### What the exercise asks
List, from the lines below, each one with "visible" in it.
── Input data ──
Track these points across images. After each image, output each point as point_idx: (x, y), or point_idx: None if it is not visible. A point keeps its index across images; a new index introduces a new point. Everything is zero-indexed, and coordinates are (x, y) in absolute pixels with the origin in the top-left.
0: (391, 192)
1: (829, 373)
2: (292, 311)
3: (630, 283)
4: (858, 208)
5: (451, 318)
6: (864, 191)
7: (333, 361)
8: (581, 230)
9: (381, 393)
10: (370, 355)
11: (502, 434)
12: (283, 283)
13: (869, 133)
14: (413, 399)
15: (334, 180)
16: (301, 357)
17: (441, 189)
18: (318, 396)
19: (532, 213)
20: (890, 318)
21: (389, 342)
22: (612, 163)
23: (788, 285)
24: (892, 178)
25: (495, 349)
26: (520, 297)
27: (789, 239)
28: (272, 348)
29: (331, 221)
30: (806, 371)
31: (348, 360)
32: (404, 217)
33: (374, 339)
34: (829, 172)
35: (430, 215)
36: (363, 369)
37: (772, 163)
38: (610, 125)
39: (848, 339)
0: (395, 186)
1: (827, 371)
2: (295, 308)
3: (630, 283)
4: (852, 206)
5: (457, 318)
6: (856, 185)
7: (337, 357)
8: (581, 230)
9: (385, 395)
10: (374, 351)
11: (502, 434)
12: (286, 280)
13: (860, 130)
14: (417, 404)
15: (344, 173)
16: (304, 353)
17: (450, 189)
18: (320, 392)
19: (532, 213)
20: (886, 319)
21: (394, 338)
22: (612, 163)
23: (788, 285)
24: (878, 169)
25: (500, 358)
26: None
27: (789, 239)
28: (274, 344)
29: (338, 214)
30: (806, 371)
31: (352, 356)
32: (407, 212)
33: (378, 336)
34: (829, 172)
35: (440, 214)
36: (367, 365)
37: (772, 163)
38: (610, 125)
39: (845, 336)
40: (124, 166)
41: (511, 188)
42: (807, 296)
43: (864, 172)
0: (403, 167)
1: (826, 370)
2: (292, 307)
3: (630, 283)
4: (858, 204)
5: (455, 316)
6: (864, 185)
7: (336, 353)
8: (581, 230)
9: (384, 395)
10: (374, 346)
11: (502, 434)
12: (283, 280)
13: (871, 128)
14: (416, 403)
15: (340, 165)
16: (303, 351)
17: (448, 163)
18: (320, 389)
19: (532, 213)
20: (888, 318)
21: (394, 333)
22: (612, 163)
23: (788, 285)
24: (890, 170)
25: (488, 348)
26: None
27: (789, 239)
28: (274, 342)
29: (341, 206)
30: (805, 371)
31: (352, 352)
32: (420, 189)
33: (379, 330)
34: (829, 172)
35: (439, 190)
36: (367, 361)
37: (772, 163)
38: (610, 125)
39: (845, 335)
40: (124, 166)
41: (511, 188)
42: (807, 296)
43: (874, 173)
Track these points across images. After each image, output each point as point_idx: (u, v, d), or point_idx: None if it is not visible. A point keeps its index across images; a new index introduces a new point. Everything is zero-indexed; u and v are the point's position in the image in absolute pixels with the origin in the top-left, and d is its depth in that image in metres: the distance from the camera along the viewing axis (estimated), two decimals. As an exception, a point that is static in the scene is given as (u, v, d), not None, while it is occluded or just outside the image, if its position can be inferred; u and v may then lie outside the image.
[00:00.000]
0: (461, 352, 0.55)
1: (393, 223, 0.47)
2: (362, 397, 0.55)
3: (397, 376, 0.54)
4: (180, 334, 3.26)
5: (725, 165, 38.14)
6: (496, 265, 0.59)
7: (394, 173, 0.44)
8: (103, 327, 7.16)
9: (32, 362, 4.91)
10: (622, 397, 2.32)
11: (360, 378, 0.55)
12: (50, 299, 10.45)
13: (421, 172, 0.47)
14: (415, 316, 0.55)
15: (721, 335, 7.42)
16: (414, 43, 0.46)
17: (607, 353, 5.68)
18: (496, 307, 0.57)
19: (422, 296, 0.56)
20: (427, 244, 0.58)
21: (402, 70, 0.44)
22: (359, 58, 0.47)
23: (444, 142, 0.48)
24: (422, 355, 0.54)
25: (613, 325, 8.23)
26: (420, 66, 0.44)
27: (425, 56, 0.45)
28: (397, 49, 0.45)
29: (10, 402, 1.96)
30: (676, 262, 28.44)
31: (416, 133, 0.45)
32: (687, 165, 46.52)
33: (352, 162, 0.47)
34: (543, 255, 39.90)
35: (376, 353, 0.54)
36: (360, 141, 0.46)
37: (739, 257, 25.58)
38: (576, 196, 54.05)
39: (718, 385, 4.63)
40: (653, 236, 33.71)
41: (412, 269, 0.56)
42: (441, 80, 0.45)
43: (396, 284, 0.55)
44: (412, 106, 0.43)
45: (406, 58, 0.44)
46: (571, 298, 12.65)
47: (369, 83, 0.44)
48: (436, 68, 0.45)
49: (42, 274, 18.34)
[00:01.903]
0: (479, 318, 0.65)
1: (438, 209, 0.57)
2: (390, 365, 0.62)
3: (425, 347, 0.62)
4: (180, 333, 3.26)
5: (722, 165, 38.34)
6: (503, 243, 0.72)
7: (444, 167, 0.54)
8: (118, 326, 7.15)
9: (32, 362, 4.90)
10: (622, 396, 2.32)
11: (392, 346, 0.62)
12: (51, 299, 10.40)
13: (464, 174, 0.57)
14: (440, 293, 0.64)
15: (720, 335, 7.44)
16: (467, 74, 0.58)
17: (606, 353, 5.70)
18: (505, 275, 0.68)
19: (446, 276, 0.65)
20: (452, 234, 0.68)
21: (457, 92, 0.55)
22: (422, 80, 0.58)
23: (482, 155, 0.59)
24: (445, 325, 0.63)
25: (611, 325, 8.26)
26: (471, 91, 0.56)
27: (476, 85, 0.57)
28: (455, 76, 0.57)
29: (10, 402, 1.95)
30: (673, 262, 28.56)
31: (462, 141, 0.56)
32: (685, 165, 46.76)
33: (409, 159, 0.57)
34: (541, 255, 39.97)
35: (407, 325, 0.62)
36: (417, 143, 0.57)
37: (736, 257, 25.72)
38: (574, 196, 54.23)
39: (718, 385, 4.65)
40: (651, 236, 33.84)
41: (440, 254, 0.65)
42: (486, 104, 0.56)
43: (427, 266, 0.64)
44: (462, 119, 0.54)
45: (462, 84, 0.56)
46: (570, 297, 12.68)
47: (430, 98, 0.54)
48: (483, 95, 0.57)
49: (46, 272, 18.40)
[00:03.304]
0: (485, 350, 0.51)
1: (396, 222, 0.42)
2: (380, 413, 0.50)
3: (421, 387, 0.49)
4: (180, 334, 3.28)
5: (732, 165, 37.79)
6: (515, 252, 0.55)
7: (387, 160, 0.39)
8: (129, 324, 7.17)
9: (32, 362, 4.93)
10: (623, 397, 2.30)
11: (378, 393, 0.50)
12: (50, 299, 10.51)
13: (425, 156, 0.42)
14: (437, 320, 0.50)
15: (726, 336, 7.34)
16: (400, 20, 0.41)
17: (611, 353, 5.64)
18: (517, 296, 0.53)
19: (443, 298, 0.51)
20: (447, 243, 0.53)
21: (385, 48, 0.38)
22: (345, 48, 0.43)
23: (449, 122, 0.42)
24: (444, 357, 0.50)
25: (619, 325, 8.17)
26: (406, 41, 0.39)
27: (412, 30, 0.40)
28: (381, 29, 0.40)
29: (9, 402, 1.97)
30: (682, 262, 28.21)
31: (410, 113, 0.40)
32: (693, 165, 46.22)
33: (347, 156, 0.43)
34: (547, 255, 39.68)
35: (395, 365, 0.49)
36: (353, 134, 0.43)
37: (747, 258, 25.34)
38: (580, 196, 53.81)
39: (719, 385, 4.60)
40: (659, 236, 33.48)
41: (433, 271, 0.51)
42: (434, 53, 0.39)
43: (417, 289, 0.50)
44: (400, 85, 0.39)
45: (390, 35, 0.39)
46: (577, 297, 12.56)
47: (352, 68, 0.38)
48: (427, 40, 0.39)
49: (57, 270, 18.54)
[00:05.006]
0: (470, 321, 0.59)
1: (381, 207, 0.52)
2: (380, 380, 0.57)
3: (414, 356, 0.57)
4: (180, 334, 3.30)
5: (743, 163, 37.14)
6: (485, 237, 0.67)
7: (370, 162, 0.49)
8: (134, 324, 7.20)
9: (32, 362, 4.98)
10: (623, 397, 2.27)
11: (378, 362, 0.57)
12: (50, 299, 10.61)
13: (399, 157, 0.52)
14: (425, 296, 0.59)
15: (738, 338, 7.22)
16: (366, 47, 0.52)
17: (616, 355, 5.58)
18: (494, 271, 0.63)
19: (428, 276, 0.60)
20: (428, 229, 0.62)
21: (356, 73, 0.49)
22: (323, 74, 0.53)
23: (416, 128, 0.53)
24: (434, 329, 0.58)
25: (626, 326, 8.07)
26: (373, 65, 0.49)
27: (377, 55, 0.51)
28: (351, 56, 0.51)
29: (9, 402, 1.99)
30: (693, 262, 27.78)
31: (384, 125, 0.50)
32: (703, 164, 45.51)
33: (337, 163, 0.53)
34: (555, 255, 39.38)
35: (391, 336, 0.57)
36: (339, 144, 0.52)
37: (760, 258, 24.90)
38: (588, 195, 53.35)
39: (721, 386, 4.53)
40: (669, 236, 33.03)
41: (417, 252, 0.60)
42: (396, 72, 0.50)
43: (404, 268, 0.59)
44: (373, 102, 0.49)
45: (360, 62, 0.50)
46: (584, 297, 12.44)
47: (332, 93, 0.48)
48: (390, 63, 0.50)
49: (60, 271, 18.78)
───
### Output below
Track these points across images. After each image, output each point as point_idx: (x, y), or point_idx: None if it is not visible. A point keeps its index across images; a new index introduces a new point. Everything is zero-indexed, and coordinates are (x, y) in absolute pixels with the origin in the top-left.
Track these points across images. After each image, output each point as point_idx: (u, v, d), or point_idx: None if it is not visible. A point keeps its index across images; a new index introduces a new point. Everything is zero-indexed; u and v are the point's position in the image in absolute pixels with the origin in the top-left, and d is its depth in that image in metres: the distance from the camera along the viewing axis (estimated), two decimals. As an exception, a point that is static in the scene is given as (u, v, d), not None, while it is occluded or just outside the image, if its position can be inferred; u and v may then lie outside the image.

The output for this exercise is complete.